Problem description: Recast the stretch of the listing from the line containing "collectors: T. B. Croat" through the line containing "catalogue / barcode: US 3512434" as a Markdown table with the columns Row and Listing line. Number each line in order, and skip any blank ones.
** START OF Dataset records **
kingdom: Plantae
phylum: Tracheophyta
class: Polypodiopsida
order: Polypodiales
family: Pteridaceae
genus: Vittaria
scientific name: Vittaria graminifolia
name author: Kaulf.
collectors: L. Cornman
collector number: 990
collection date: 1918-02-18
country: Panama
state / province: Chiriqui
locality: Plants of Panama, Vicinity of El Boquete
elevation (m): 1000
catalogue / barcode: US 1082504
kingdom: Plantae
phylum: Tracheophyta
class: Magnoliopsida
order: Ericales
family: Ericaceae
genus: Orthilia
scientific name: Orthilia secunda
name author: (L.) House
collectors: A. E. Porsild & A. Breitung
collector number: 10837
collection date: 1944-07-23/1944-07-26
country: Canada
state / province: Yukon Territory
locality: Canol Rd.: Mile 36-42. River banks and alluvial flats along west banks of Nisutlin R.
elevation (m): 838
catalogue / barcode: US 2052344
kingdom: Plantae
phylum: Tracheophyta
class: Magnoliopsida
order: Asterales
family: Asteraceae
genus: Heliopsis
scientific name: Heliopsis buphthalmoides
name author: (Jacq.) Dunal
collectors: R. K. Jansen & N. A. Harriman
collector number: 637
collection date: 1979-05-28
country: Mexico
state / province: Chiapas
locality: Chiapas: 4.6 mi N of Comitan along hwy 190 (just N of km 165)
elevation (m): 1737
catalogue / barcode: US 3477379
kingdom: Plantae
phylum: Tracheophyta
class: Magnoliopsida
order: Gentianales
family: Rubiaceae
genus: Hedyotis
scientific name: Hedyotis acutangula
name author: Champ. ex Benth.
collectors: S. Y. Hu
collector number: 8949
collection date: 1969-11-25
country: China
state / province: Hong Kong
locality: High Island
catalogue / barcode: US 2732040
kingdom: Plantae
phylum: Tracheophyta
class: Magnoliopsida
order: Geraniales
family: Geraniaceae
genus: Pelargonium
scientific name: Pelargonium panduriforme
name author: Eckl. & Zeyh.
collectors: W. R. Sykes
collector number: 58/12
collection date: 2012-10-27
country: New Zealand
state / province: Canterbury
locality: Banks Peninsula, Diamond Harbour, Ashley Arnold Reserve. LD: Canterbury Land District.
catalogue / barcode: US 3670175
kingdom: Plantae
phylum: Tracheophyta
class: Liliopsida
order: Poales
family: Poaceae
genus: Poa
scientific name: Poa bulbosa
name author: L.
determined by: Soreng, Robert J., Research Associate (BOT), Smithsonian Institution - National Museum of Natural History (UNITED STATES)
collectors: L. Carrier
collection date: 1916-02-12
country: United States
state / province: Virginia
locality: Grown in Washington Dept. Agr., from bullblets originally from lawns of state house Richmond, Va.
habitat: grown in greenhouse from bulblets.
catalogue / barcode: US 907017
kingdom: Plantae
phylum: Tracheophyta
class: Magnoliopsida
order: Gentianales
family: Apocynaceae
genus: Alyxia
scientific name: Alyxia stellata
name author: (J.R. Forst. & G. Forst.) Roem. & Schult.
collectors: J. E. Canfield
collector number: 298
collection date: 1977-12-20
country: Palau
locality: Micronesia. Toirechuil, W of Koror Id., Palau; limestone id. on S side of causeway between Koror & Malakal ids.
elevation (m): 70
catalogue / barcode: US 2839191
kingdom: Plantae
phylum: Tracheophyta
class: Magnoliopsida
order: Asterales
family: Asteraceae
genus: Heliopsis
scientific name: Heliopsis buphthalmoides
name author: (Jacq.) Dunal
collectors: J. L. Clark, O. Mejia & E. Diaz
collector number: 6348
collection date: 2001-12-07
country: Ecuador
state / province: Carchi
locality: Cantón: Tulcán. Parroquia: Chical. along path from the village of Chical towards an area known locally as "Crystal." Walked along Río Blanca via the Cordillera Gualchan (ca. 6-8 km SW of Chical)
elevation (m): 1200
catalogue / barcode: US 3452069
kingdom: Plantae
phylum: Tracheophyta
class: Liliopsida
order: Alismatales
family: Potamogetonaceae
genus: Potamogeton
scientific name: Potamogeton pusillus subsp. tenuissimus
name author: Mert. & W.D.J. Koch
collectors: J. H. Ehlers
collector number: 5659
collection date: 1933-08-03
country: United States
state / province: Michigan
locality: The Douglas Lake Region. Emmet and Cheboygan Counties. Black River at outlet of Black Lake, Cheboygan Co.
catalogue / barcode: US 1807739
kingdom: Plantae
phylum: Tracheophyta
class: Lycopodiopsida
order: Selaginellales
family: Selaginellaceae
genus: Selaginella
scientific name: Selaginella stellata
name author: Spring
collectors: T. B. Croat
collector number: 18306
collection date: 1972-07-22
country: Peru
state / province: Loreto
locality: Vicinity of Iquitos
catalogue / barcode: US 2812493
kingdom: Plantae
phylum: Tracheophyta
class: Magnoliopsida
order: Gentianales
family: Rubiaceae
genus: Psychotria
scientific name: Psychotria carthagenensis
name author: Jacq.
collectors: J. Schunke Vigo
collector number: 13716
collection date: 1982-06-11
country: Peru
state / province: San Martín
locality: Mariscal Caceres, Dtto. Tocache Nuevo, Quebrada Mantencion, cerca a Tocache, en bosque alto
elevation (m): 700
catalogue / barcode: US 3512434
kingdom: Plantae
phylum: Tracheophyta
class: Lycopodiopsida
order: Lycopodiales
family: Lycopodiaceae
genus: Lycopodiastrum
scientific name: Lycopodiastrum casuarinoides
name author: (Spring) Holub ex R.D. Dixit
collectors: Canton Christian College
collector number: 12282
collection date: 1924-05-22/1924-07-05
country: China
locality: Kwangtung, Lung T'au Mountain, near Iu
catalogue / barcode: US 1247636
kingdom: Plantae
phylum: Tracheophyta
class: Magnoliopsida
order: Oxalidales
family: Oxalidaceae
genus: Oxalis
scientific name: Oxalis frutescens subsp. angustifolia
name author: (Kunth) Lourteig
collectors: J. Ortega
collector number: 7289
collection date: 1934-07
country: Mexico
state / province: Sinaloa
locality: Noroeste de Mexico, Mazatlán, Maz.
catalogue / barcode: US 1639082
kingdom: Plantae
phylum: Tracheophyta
** END OF Dataset records **
Correct result:
| Row | Listing line |
|---|---|
| 1 | collectors: T. B. Croat |
| 2 | collector number: 18306 |
| 3 | collection date: 1972-07-22 |
| 4 | country: Peru |
| 5 | state / province: Loreto |
| 6 | locality: Vicinity of Iquitos |
| 7 | catalogue / barcode: US 2812493 |
| 8 | kingdom: Plantae |
| 9 | phylum: Tracheophyta |
| 10 | class: Magnoliopsida |
| 11 | order: Gentianales |
| 12 | family: Rubiaceae |
| 13 | genus: Psychotria |
| 14 | scientific name: Psychotria carthagenensis |
| 15 | name author: Jacq. |
| 16 | collectors: J. Schunke Vigo |
| 17 | collector number: 13716 |
| 18 | collection date: 1982-06-11 |
| 19 | country: Peru |
| 20 | state / province: San Martín |
| 21 | locality: Mariscal Caceres, Dtto. Tocache Nuevo, Quebrada Mantencion, cerca a Tocache, en bosque alto |
| 22 | elevation (m): 700 |
| 23 | catalogue / barcode: US 3512434 |